Historic paintings are being brought back to their former glory after a £60,000 donation was to an Aberdeen uni made to repair them.
The cash was given to Aberdeen University by alumna Anne Harper to restore the King’s Paintings.
Over time these became known as the Black Paintings due to the wear and tear that has obscured them. The artwork is believed to date back to the 1600s.
Each of the pieces includes a scene from the Old Testament – including David and Goliath, David and Abigail, The Judgement of Solomon, Solomon and the Queen of Sheba and Jephthah and his Daughter.
Although they found a home at Aberdeen University, it is unclear where they originally came from and how they came to be in the university’s possession.
Research was carried out by the university’s history of art department. Professor John Morrison and Dr Mary Pryor’s work suggests that they were created as “confrontational warnings” directed at King Charles II by the Scottish Covenanters during a time of significant political unrest.
The five paintings were stored at King’s College Chapel, but were moved to Elphinstone Hall in the early 2000s. The university is thought to have had them from the 1800s.
Since then, they have been hidden away from view, and have only made a few brief public appearances.
With the donation, the paintings are now being restored at The WASPS Factory in Glasgow, and are expected to return to Aberdeen later this year.
Each of the pieces is being fully restored by a team of experts to shed the “Black Paintings” moniker and give them a new lease of life.
Once they are brought back to the city, they are to be displayed in the Sir Duncan Rice Library.
The cash has also funded a new lighting system, which will allow the artwork to be displayed properly.
The benefactor discovered the paintings while attending the university as an undergraduate in the 1970s.
After the former head librarian at the Sir Duncan Rice Library, Diane Bruxvoort, offered to display the King’s Paintings in the main library, Anne was prompted to make her generous donation.
She said: “I first knew about the paintings when I was an undergraduate from 1969 to 1973 when they were hung in King’s College Chapel.

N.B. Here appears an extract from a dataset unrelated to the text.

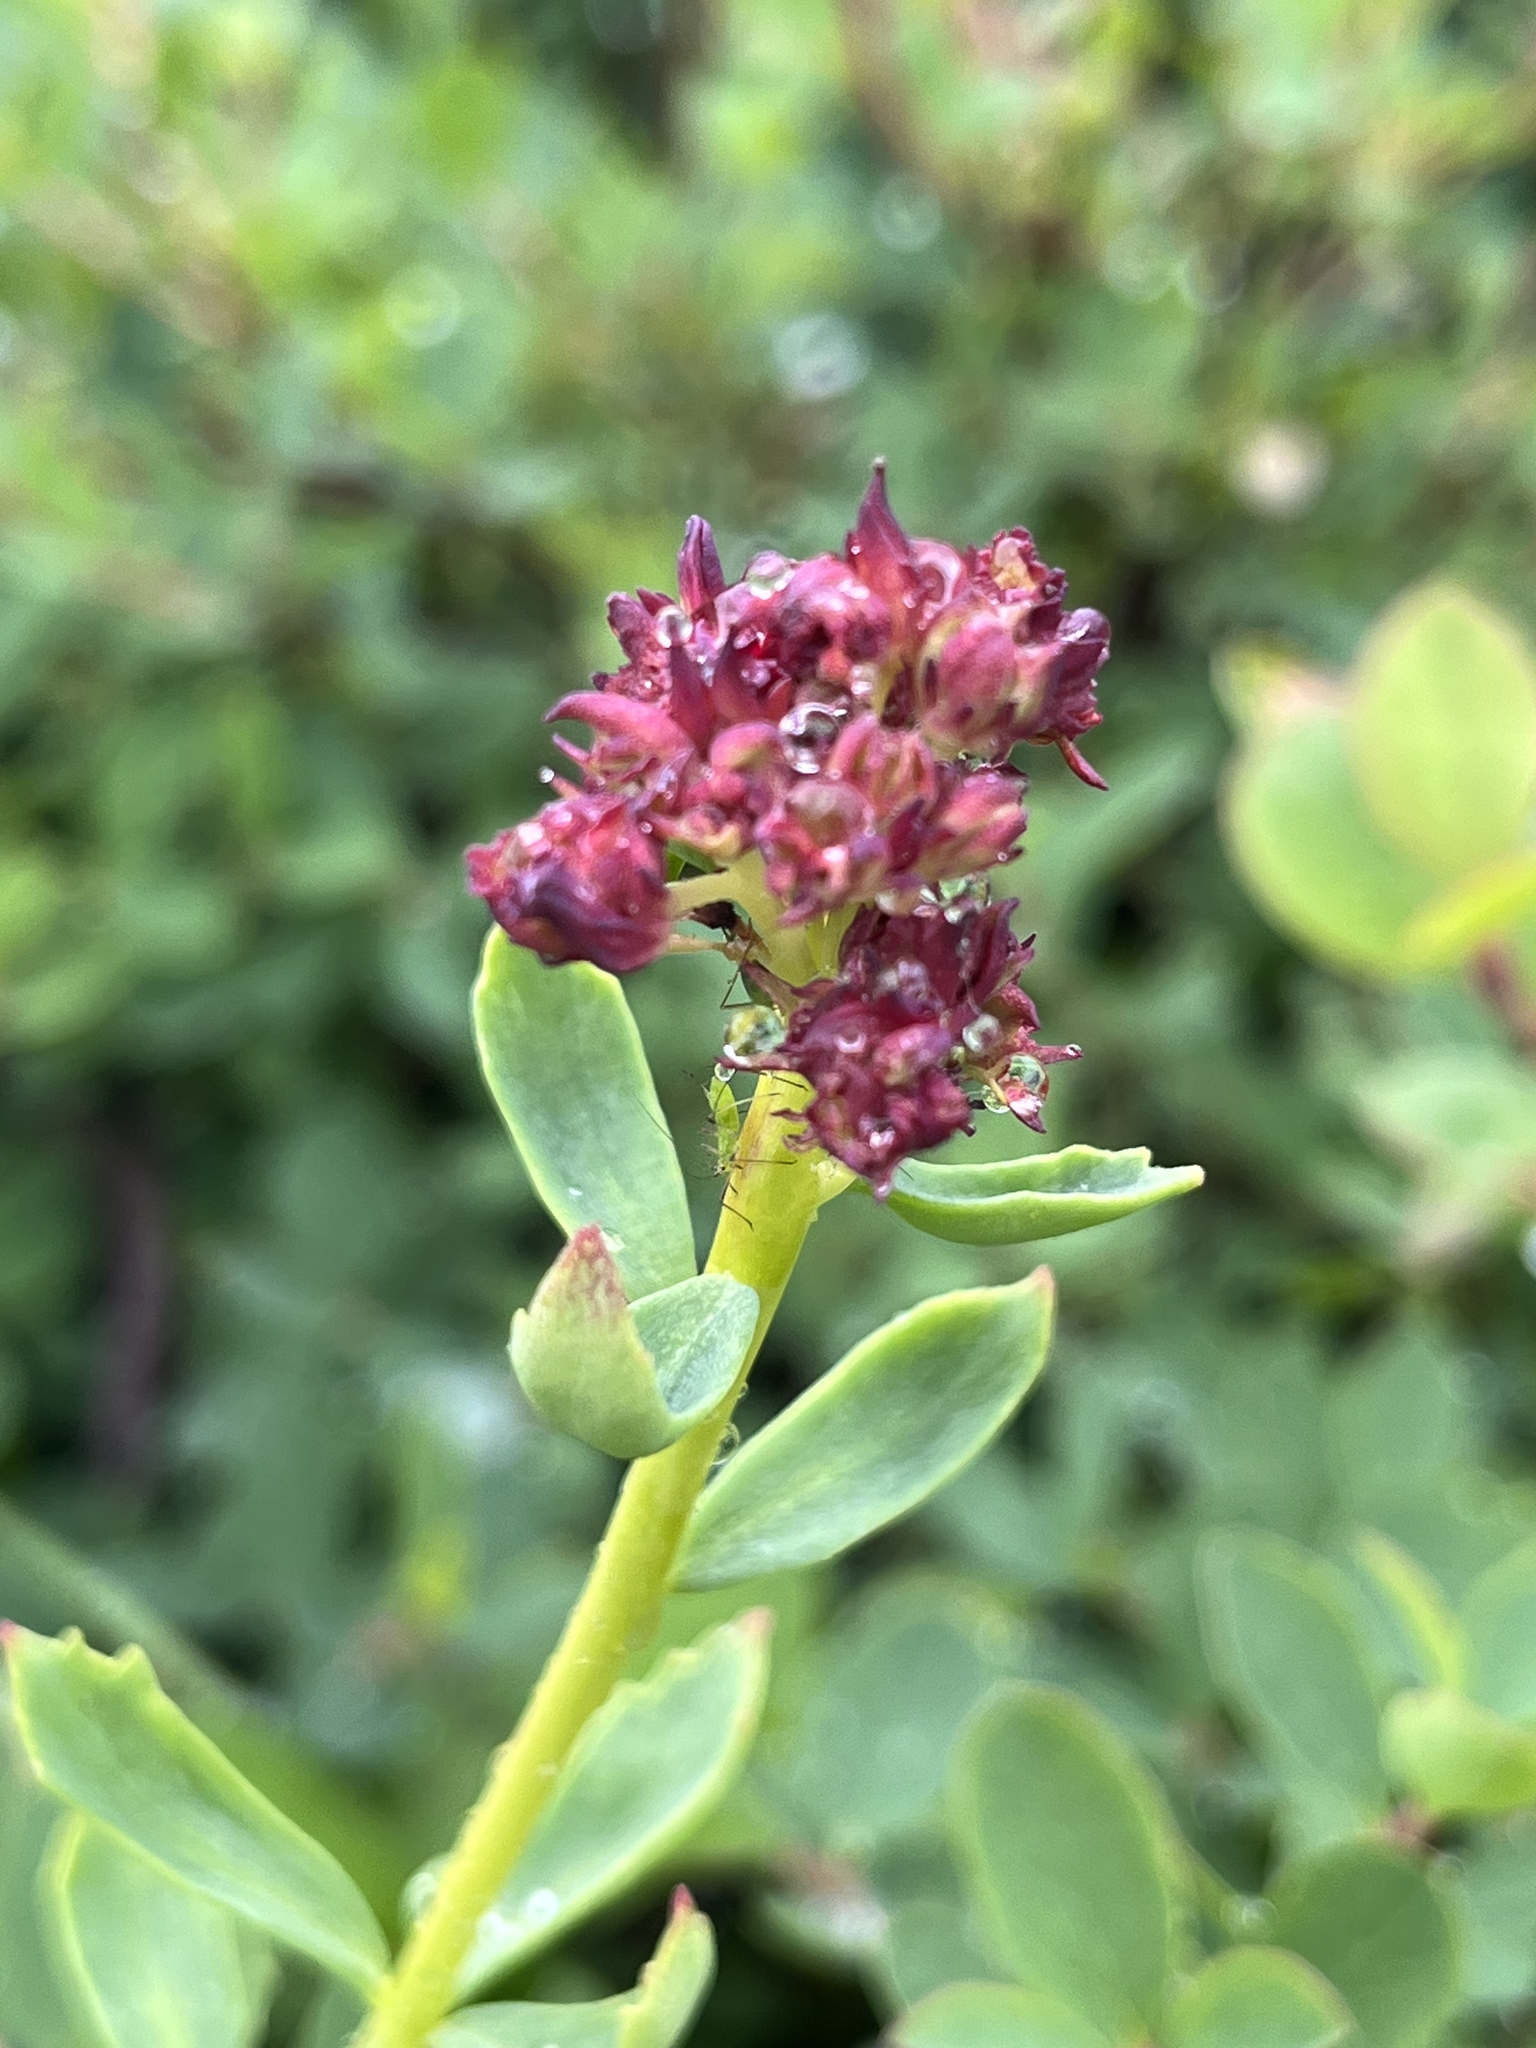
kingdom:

I later found out that they had been moved to Elphinstone Hall, where they were completely hidden behind curtains.
“At a dinner in Elphinstone Hall I tried to show the paintings to a group of visiting art historians by lifting a corner of the curtain and using a table lamp.
“That’s when I thought there had to be a better way for people to be able to see them.
“These paintings will make a stunning addition to the library, and I’m looking forward to seeing them returned to their former glory.”
Two of the paintings are going to be readied for display by the end of the year, with the other three following later, once they have been restored.
It is hoped that all five of the paintings will be back in Aberdeen and on display next year.